As Christians, we do not worship a composite god. We must worship the One True God. He alone knows Himself fully. We ought to request that our prayers would be, as Lewis petitions: “Not to what I think thou art but to what thou knowest thyself to be.” It is as Tozer once commented: “What comes into our minds when we think about God is the most important thing about us.” We must come to understand God, as He understands Himself. And it should be pointed out, this understanding is not an operation of merely the intellect; it is primarily an operation of the Spirit of God Himself (Eph. 3:16-19).
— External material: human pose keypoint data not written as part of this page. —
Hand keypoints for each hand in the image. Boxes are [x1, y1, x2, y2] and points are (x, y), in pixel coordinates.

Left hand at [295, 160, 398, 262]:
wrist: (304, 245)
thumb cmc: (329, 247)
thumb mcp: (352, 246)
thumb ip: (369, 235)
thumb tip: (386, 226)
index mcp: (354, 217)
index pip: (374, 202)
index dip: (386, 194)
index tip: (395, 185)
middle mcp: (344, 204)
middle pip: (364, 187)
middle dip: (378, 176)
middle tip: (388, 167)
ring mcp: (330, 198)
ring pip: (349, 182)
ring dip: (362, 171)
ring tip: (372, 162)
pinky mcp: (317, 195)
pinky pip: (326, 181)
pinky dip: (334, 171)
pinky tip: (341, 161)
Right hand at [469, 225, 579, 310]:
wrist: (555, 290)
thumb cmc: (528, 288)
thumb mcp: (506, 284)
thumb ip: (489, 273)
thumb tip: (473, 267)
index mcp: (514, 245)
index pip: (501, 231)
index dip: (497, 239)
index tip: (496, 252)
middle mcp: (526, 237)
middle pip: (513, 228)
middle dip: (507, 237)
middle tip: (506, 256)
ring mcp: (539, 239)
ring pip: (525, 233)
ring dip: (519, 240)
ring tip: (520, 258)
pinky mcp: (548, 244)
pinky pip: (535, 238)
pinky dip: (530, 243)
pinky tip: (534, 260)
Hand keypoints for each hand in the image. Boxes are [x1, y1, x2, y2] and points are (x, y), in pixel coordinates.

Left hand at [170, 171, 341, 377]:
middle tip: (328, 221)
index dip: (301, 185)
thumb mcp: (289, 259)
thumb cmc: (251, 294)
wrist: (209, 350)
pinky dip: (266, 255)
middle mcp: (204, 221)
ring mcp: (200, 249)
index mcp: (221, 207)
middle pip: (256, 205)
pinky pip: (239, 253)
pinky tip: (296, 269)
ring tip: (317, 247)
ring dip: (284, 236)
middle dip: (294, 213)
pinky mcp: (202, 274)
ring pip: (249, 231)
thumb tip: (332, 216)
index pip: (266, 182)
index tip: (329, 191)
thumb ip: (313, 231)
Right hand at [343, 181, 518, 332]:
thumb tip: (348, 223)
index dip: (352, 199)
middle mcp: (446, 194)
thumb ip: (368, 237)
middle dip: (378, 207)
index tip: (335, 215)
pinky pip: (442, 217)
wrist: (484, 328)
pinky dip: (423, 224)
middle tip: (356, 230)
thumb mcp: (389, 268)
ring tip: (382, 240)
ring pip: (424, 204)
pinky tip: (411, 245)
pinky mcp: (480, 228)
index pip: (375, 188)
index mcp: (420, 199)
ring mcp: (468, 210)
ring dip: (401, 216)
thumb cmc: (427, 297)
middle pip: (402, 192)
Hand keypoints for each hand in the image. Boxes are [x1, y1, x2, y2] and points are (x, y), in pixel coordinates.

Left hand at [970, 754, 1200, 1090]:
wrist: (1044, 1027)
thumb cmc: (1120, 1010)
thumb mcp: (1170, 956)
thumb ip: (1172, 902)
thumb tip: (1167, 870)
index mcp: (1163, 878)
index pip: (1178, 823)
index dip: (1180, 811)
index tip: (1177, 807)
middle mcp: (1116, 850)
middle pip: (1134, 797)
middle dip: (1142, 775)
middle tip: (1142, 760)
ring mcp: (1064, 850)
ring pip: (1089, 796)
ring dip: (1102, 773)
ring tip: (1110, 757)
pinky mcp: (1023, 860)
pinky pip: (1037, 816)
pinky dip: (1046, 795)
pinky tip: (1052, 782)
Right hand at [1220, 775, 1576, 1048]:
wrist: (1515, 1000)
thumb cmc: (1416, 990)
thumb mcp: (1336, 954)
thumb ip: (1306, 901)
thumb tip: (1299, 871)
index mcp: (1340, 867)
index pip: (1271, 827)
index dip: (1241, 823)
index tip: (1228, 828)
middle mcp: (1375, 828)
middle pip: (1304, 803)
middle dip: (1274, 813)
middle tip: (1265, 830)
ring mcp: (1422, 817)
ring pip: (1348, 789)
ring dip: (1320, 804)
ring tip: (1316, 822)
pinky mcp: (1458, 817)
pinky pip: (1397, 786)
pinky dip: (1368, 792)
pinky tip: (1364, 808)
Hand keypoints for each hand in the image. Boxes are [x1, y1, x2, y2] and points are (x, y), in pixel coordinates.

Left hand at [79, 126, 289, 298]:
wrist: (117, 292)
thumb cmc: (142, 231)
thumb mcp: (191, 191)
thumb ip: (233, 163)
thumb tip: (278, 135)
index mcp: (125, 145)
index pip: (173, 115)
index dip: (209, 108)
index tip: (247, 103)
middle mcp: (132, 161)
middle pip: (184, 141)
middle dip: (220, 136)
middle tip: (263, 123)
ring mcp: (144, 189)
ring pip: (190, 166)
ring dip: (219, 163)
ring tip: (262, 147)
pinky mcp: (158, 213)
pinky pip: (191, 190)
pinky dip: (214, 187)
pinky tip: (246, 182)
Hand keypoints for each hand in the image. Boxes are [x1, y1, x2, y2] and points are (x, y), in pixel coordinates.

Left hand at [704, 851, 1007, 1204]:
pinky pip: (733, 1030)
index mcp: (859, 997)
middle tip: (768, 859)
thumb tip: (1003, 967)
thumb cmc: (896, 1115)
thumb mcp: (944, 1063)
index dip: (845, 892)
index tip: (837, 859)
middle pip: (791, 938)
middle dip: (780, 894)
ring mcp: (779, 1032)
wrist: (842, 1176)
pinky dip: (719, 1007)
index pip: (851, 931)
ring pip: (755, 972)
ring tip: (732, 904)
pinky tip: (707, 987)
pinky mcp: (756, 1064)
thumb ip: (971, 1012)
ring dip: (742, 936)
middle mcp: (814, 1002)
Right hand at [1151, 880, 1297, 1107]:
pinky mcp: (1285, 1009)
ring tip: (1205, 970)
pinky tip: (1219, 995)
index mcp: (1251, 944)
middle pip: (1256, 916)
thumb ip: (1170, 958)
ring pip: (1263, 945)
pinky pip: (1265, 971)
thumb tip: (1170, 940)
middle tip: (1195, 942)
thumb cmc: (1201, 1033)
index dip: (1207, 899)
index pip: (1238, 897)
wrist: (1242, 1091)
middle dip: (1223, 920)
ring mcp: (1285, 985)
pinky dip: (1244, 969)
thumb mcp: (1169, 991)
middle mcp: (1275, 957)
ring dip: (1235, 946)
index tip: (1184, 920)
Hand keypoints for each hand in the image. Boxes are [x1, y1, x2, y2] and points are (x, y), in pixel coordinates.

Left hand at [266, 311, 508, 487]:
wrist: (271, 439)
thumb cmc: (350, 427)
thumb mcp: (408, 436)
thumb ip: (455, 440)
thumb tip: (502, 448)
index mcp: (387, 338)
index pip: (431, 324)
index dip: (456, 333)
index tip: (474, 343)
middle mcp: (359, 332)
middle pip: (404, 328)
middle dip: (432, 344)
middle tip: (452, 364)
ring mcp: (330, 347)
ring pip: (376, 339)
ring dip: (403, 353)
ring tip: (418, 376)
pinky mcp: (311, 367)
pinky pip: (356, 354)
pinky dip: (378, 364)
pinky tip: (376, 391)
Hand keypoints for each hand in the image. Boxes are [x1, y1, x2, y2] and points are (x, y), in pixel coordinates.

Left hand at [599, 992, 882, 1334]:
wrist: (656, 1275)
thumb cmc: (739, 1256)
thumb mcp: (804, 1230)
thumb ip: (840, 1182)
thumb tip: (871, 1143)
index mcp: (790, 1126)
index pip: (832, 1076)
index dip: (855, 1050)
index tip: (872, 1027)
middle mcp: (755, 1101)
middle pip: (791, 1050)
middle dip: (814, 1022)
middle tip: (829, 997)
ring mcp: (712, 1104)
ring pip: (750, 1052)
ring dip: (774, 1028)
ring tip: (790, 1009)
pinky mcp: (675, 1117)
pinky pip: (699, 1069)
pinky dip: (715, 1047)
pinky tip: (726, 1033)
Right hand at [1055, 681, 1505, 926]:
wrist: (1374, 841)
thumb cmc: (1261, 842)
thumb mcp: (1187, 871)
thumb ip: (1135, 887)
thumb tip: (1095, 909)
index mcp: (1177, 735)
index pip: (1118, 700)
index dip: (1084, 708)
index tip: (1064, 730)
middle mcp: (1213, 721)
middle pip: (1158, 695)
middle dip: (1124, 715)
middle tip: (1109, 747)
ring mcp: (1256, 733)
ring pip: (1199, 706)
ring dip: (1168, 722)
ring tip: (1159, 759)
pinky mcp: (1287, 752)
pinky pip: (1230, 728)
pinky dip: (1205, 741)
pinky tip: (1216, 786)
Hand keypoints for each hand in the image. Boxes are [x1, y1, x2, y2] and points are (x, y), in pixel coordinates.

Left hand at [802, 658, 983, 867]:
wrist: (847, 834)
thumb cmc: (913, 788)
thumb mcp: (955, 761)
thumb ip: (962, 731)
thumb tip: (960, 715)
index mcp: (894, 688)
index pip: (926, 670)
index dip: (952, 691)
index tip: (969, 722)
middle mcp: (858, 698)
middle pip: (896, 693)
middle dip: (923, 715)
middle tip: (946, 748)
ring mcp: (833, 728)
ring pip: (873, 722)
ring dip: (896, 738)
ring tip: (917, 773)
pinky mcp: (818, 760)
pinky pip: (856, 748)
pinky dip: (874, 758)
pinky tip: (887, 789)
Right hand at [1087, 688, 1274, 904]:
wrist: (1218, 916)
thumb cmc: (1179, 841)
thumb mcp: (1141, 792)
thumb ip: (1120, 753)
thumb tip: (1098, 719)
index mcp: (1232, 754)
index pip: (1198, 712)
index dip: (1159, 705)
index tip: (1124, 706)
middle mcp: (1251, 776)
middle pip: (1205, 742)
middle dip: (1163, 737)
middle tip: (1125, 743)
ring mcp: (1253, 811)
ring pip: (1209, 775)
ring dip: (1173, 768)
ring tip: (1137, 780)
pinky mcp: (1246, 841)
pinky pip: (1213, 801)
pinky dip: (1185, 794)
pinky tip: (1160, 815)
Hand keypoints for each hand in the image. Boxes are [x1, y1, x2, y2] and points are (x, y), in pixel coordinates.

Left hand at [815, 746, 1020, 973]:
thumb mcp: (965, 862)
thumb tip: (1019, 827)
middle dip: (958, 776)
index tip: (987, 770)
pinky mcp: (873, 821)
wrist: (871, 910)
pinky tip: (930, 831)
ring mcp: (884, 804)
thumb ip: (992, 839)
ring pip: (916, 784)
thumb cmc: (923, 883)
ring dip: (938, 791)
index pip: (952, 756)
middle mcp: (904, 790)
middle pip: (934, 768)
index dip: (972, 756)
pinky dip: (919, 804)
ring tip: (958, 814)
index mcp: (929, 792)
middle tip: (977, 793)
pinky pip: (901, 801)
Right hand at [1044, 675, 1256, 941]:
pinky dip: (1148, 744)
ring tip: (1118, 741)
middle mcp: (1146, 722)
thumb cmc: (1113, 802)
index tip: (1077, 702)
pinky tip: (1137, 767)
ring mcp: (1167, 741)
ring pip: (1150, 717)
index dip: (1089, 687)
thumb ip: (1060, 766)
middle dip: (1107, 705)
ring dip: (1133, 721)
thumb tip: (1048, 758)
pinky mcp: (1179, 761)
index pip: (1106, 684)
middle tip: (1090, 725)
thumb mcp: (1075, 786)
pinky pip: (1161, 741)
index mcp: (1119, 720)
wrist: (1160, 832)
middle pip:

Thus, enjoy this excerpt from Screwtape:
The humans do not start from that direct perception of Him which we, unhappily, cannot avoid. They have never known that ghastly luminosity, that stabbing and searing glare which makes the background of permanent pain to our lives. If you look into your patient’s mind when he is praying, you will not find that. If you examine the object to which he is attending, you will find that it is a composite object containing many quite ridiculous ingredients. There will be images derived from pictures of the Enemy as He appeared during the discreditable episode known as the Incarnation: there will be vaguer—perhaps quite savage and puerile—images associated with the other two Persons. There will even be some of his own reverence (and of bodily sensations accompanying it) objectified and attributed to the object revered. I have known cases where what the patient called his “God” was actually located—up and to the left at the corner of the bedroom ceiling, or inside his own head, or in a crucifix on the wall. But whatever the nature of the composite object, you must keep him praying to it—to the thing that he has made, not to the Person who has made him. You may even encourage him to attach great importance to the correction and improvement of his composite object, and to keeping it steadily before his imagination during the whole prayer. For if he ever comes to make the distinction, if ever he consciously directs his prayers “Not to what I think thou art but to what thou knowest thyself to be”, our situation is, for the moment, desperate. Once all his thoughts and images have been flung aside or, if retained, retained with a full recognition of their merely subjective nature, and the man trusts himself to the completely real, external, invisible Presence, there with him in the room and never knowable by him as he is known by it—why, then it is that the incalculable may occur. In avoiding this situation—this real nakedness of the soul in prayer—you will be helped by the fact that the humans themselves do not desire it as much as they suppose. There’s such a thing as getting more than they bargained for!